The bag of words was then transformed into a numeric representation interpretable by the classifiers. Several common input representation methods were tested: (1) binary—transforming input features into 1 or 0, where 1 indicates the occurrence of a word in the report, and 0 indicates non-occurrence; (2) term frequency—converting input features into the actual frequency of occurrence for each word in the report; (3) thresholding—converting input features into one of three values (0 if a word did not occur, 1 if it occurred once, and 2 if it occurred two or more times); and (4) term frequency-inverse document frequency (tf-idf)—transforming input features into the term frequency of each word multiplied by the inverse document frequency. In tf-idf, weightings for words were computed, depending on the importance of the words.28 When a word appeared in many reports, it was considered less important. When the word was relatively unique and appeared in few reports, a greater weighting was assigned. In all cases, the input space was normalized.

Feature selection

Several feature selection strategies were tested to see if they enhance the quality of processed reports. Strategies to reduce the dimension of the feature space included: (1) excluding words that occurred in similar frequency (with a difference of <2) in both the positive and negative datasets; (2) excluding determiners, prepositions, pronouns, conjunctions, particles and misspelt words; (3) stemming, which involves regularizing grammatical variants such as singular/plural, present/past; (4) the addition of bigrams (word pairs that co-occur in text) selected through manual inspection of reports (online appendix E). Term frequency was used as a criterion for selecting bigrams, and bigrams were restricted to word sequences of length two, as bigrams with longer sequences were known to degrade classification performance.29

Training and validating the classifiers

Classifiers were trained using Naïve Bayes and SVM. The kernel function in an SVM plays the central role of implicitly mapping the input vector into a high-dimensional feature space. In this study, we considered three kernel types: linear, polynomial, and radial-basis function (RBF). Kernel parameters (degree for a polynomial kernel, and γ for an RBF kernel) and the trade-off parameter (C) were tuned to optimize an SVM classifier.30

Data mining software known as WEKA was used to train the classifiers.31 A stratified 10-fold cross-validation was applied to evaluate the classifiers.

Evaluating performance

Results were assessed using the following measures: (1) accuracy—the percentage of incidents classified correctly to be in a given category in relation to the total number of incidents tested; (2) precision—the percentage of true positives detected in relation to the total number of incidents classified for a category; (3) recall—the percentage of true positives detected in relation to the actual number of incidents in a category; (4) F-measure—the harmonic mean of precision and recall; (5) area under the curve (AUC) of the receiver operating characteristic curve; (4) κ statistics—a chance-corrected measure of agreement between the classifications and the true classes; and (5) mean absolute error.
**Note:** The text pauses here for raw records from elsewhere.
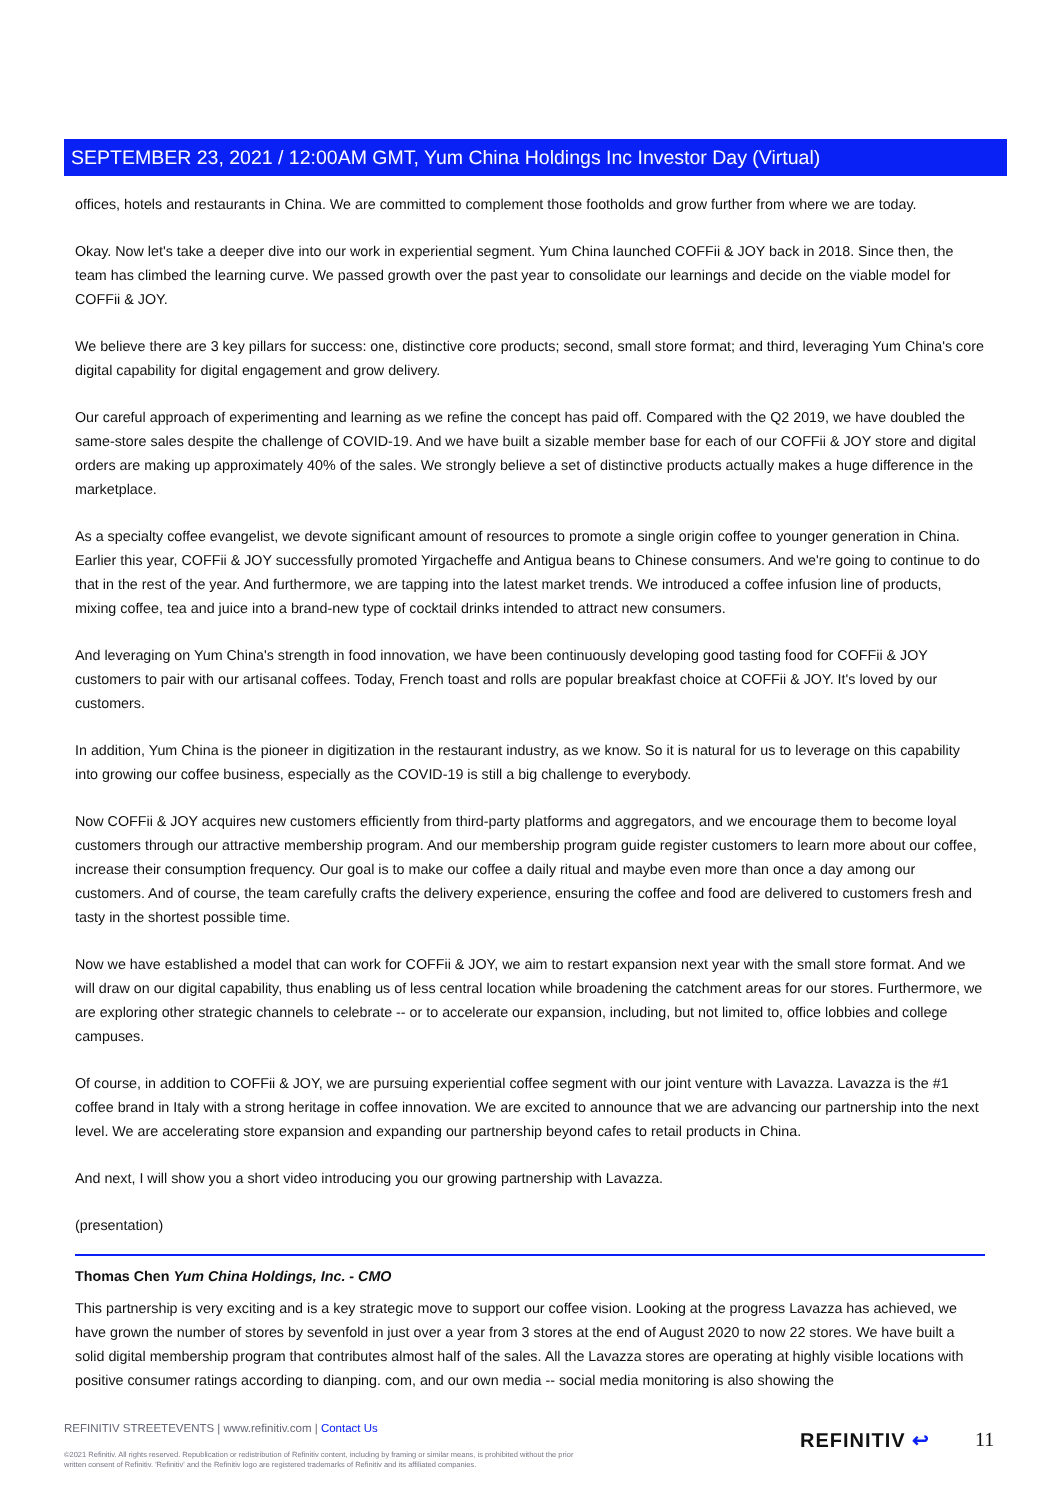SEPTEMBER 23, 2021 / 12:00AM GMT, Yum China Holdings Inc Investor Day (Virtual)
offices, hotels and restaurants in China. We are committed to complement those footholds and grow further from where we are today.
Okay. Now let's take a deeper dive into our work in experiential segment. Yum China launched COFFii & JOY back in 2018. Since then, the team has climbed the learning curve. We passed growth over the past year to consolidate our learnings and decide on the viable model for COFFii & JOY.
We believe there are 3 key pillars for success: one, distinctive core products; second, small store format; and third, leveraging Yum China's core digital capability for digital engagement and grow delivery.
Our careful approach of experimenting and learning as we refine the concept has paid off. Compared with the Q2 2019, we have doubled the same-store sales despite the challenge of COVID-19. And we have built a sizable member base for each of our COFFii & JOY store and digital orders are making up approximately 40% of the sales. We strongly believe a set of distinctive products actually makes a huge difference in the marketplace.
As a specialty coffee evangelist, we devote significant amount of resources to promote a single origin coffee to younger generation in China. Earlier this year, COFFii & JOY successfully promoted Yirgacheffe and Antigua beans to Chinese consumers. And we're going to continue to do that in the rest of the year. And furthermore, we are tapping into the latest market trends. We introduced a coffee infusion line of products, mixing coffee, tea and juice into a brand-new type of cocktail drinks intended to attract new consumers.
And leveraging on Yum China's strength in food innovation, we have been continuously developing good tasting food for COFFii & JOY customers to pair with our artisanal coffees. Today, French toast and rolls are popular breakfast choice at COFFii & JOY. It's loved by our customers.
In addition, Yum China is the pioneer in digitization in the restaurant industry, as we know. So it is natural for us to leverage on this capability into growing our coffee business, especially as the COVID-19 is still a big challenge to everybody.
Now COFFii & JOY acquires new customers efficiently from third-party platforms and aggregators, and we encourage them to become loyal customers through our attractive membership program. And our membership program guide register customers to learn more about our coffee, increase their consumption frequency. Our goal is to make our coffee a daily ritual and maybe even more than once a day among our customers. And of course, the team carefully crafts the delivery experience, ensuring the coffee and food are delivered to customers fresh and tasty in the shortest possible time.
Now we have established a model that can work for COFFii & JOY, we aim to restart expansion next year with the small store format. And we will draw on our digital capability, thus enabling us of less central location while broadening the catchment areas for our stores. Furthermore, we are exploring other strategic channels to celebrate -- or to accelerate our expansion, including, but not limited to, office lobbies and college campuses.
Of course, in addition to COFFii & JOY, we are pursuing experiential coffee segment with our joint venture with Lavazza. Lavazza is the #1 coffee brand in Italy with a strong heritage in coffee innovation. We are excited to announce that we are advancing our partnership into the next level. We are accelerating store expansion and expanding our partnership beyond cafes to retail products in China.
And next, I will show you a short video introducing you our growing partnership with Lavazza.
(presentation)
Thomas Chen Yum China Holdings, Inc. - CMO
This partnership is very exciting and is a key strategic move to support our coffee vision. Looking at the progress Lavazza has achieved, we have grown the number of stores by sevenfold in just over a year from 3 stores at the end of August 2020 to now 22 stores. We have built a solid digital membership program that contributes almost half of the sales. All the Lavazza stores are operating at highly visible locations with positive consumer ratings according to dianping. com, and our own media -- social media monitoring is also showing the
REFINITIV STREETEVENTS | www.refinitiv.com | Contact Us
©2021 Refinitiv. All rights reserved. Republication or redistribution of Refinitiv content, including by framing or similar means, is prohibited without the prior written consent of Refinitiv. 'Refinitiv' and the Refinitiv logo are registered trademarks of Refinitiv and its affiliated companies.
REFINITIV ↩ 11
The classifiers were evaluated in three phases: (1) the impact of input representations on the prediction accuracy of each classifier was evaluated; (2) using the best-performing input representation for each classifier, feature selection strategies were applied and evaluated; and finally (3) using the input representation and feature selection combination that produced the highest accuracy, the classifiers were optimized to achieve the best F-measure. Since disproportionate stratified sampling was used to select reports (with SAC level 1 incidents being oversampled, and the other severity categories being undersampled), the outcome of the classifiers may not reflect their actual performance on the target population. To address this, the performance metrics of the classifiers were adjusted using post-stratification weighting, so that the results from each severity category carry as much weight in the calculation of the overall results as its share in the target distribution.32 A qualitative error analysis was also performed to assess textual patterns that were most likely to contribute to misclassifications.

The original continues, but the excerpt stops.